* _Task brief_: The entries below need to be transcribed exactly, without their images.

# # #

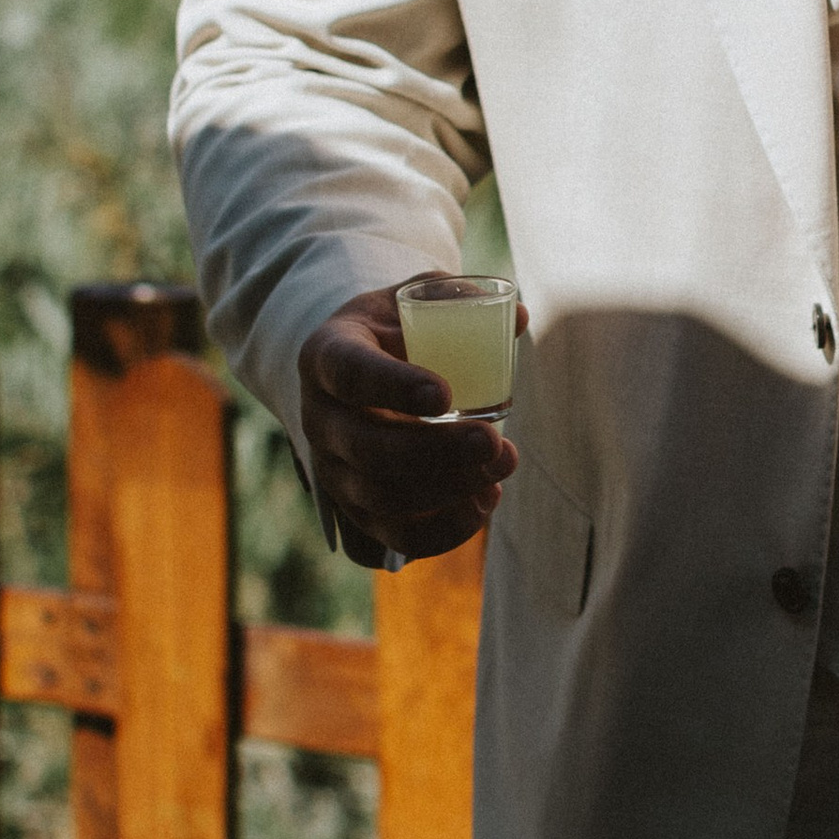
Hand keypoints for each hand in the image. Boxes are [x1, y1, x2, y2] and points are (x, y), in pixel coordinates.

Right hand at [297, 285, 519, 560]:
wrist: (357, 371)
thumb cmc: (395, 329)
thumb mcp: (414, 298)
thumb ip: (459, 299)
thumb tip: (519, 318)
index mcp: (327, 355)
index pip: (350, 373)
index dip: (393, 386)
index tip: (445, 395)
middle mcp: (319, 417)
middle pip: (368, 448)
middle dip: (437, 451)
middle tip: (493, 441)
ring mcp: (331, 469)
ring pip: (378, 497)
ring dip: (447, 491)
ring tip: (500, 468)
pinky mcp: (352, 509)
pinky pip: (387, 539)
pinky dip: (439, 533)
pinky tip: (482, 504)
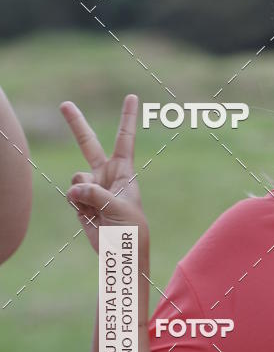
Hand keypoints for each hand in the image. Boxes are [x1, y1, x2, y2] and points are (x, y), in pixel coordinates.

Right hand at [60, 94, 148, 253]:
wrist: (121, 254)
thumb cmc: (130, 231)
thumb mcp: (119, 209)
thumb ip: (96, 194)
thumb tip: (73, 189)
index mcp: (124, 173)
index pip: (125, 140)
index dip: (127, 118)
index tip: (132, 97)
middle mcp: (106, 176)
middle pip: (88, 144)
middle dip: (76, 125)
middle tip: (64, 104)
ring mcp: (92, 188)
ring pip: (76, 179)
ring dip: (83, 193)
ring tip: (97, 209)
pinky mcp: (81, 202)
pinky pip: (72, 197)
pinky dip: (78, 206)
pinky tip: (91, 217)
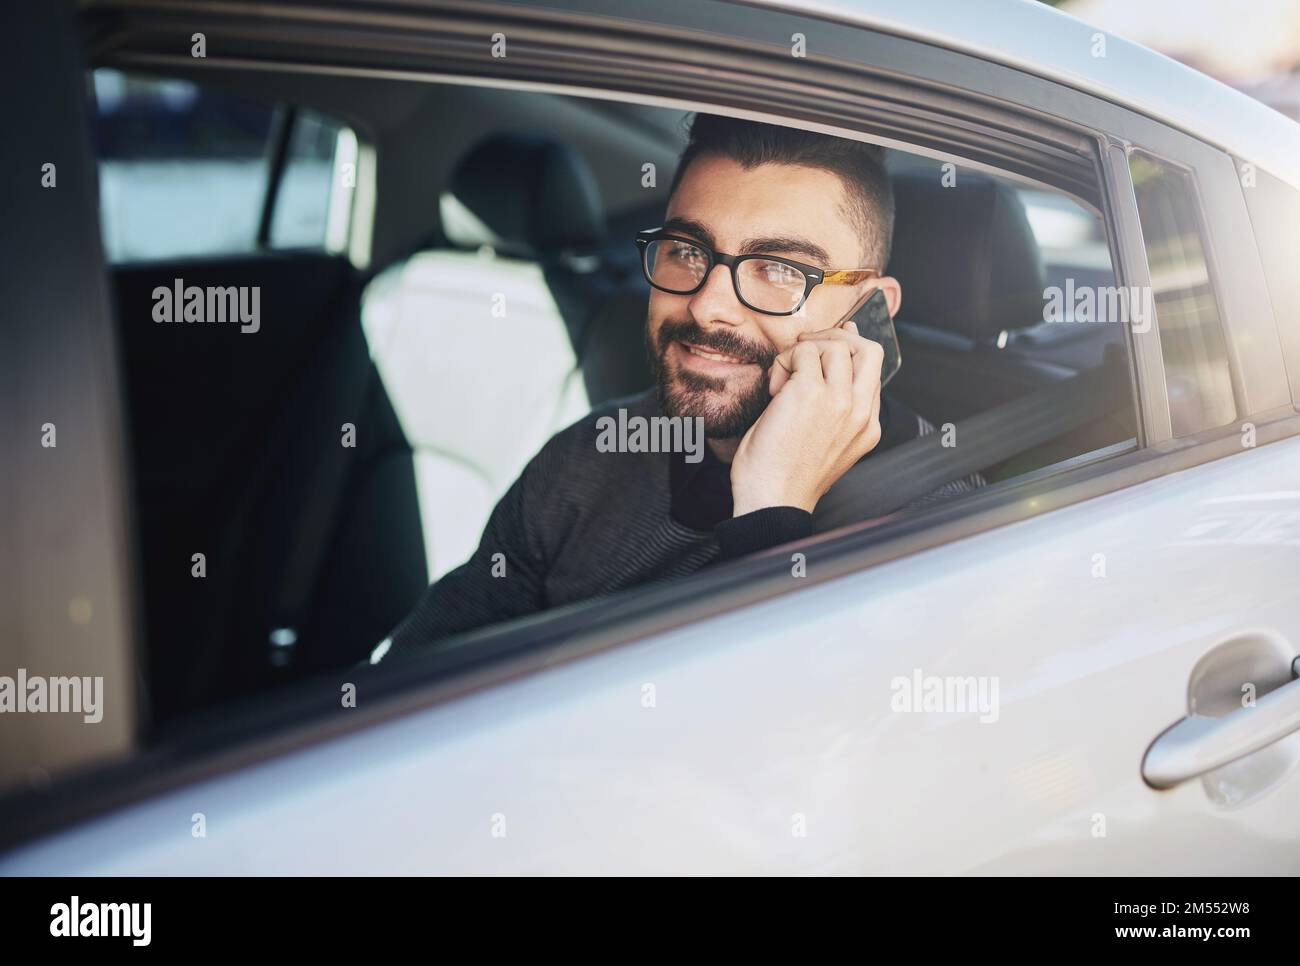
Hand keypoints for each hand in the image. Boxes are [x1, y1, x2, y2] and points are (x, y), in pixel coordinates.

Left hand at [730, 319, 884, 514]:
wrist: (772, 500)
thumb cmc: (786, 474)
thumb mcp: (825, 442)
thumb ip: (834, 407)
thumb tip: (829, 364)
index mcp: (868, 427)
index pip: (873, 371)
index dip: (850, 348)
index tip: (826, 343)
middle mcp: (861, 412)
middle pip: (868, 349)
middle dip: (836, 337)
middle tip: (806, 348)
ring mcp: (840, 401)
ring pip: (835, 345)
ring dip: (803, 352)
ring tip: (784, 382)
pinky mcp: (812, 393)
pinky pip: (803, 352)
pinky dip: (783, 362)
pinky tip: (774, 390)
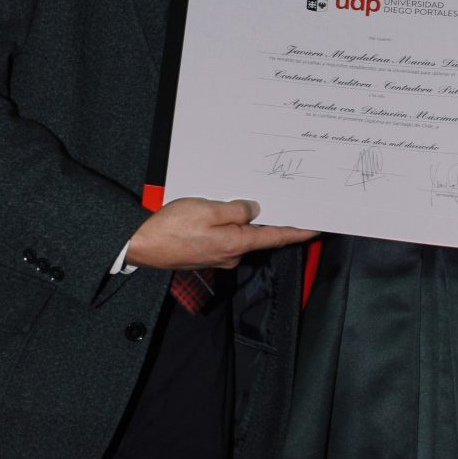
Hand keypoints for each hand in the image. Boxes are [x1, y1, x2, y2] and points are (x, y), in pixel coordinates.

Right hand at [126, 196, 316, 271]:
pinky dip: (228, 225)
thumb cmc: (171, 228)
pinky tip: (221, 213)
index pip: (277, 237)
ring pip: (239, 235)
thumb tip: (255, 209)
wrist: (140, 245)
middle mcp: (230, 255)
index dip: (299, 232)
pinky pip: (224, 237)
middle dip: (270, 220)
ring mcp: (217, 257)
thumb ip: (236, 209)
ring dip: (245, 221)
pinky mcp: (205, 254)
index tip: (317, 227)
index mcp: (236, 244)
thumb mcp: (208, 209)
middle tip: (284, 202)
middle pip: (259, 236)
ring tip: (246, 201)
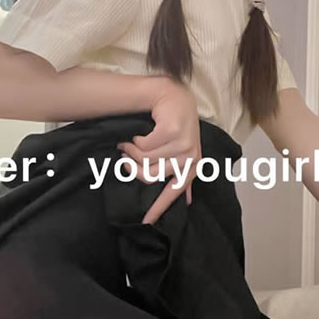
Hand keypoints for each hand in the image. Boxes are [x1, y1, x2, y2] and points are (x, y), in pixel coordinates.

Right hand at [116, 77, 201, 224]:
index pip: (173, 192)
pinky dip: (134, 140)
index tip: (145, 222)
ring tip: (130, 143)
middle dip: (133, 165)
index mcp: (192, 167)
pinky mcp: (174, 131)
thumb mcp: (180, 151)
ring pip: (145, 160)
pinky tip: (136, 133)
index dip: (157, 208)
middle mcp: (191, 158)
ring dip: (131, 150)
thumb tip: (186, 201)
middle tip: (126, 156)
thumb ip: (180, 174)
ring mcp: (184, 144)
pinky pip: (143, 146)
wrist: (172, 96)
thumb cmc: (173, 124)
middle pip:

# # #

* _Response below_:
Hand keypoints for each hand in the image. Boxes are [x1, y1, x2, y2] and points are (x, y), in pixel coordinates.

Right hand at [297, 285, 519, 560]:
wrist: (357, 371)
thumb cmc: (395, 329)
thumb mcp: (414, 298)
thumb ip: (459, 299)
thumb tip: (519, 318)
index mcp: (327, 355)
index pip: (350, 373)
index dip: (393, 386)
index tip: (445, 395)
middle mcp: (319, 417)
middle pip: (368, 448)
middle dip: (437, 451)
middle tip: (493, 441)
ring mcp: (331, 469)
ring pip: (378, 497)
ring dip: (447, 491)
ring tip: (500, 468)
pinky mcp: (352, 509)
pinky pip: (387, 539)
pinky dip: (439, 533)
pinky tip: (482, 504)
Hand keypoints for each hand in the image. Boxes are [x1, y1, x2, y2] and points are (x, y), in pixel coordinates.

Right hand at [60, 94, 148, 253]:
wrist: (121, 254)
thumb cmc: (130, 231)
thumb mcp: (119, 209)
thumb ip: (96, 194)
thumb tip: (73, 189)
index mcp: (124, 173)
index pip: (125, 140)
index dip: (127, 118)
index tip: (132, 97)
middle mcp: (106, 176)
middle pip: (88, 144)
middle dip: (76, 125)
middle tip: (64, 104)
ring mcp: (92, 188)
ring pip: (76, 179)
ring dip: (83, 193)
ring tip: (97, 209)
pinky mcp: (81, 202)
pinky pip: (72, 197)
pinky dip: (78, 206)
pinky tip: (91, 217)
Hand keypoints for each hand in the image. Boxes are [x1, y1, x2, y2] and points are (x, y), in pixel coordinates.

Left hand at [730, 319, 884, 514]:
wrist: (772, 500)
thumb cmc: (786, 474)
thumb mcp: (825, 442)
thumb ip: (834, 407)
thumb tip: (829, 364)
index mcp: (868, 427)
index pip: (873, 371)
index dip: (850, 348)
index tip: (826, 343)
middle mcp: (861, 412)
middle pip: (868, 349)
middle dip: (836, 337)
middle tip: (806, 348)
ring mcp: (840, 401)
ring pip: (835, 345)
ring dip: (803, 352)
ring tip: (784, 382)
pinky mcp: (812, 393)
pinky pip: (803, 352)
pinky dip: (783, 362)
pinky tip: (774, 390)
Hand keypoints for each hand in the image. Boxes are [x1, y1, x2, y2] and points are (x, y), in pixel coordinates.

Right hand at [126, 196, 316, 271]:
pinky dip: (228, 225)
thumb cmc: (171, 228)
pinky tip: (221, 213)
index pip: (277, 237)
ring pip: (239, 235)
thumb tip: (255, 209)
wrist: (140, 245)
middle mcp: (230, 255)
index dip: (299, 232)
pinky pip: (224, 237)
middle dip: (270, 220)
ring mcp: (217, 257)
thumb ip: (236, 209)
ring dip: (245, 221)
pinky mcp: (205, 254)
index tip: (317, 227)
index mcp: (236, 244)
thumb mcp: (208, 209)
middle tip: (284, 202)
middle pip: (259, 236)
ring tip: (246, 201)
Hand keypoints for each hand in the image. Boxes are [x1, y1, x2, y2] and points are (x, y), in pixel coordinates.

Right hand at [116, 77, 201, 224]:
index pip: (173, 192)
pinky dip: (134, 140)
index tip: (145, 222)
ring tip: (130, 143)
middle dip: (133, 165)
index mcp: (192, 167)
pinky mcp: (174, 131)
thumb mcp: (180, 151)
ring pip: (145, 160)
pinky tip: (136, 133)
index dip: (157, 208)
middle mcp: (191, 158)
ring dip: (131, 150)
thumb tip: (186, 201)
middle tip: (126, 156)
thumb ip: (180, 174)
ring mcp: (184, 144)
pinky pip: (143, 146)
wrist: (172, 96)
thumb cmc: (173, 124)
middle pip:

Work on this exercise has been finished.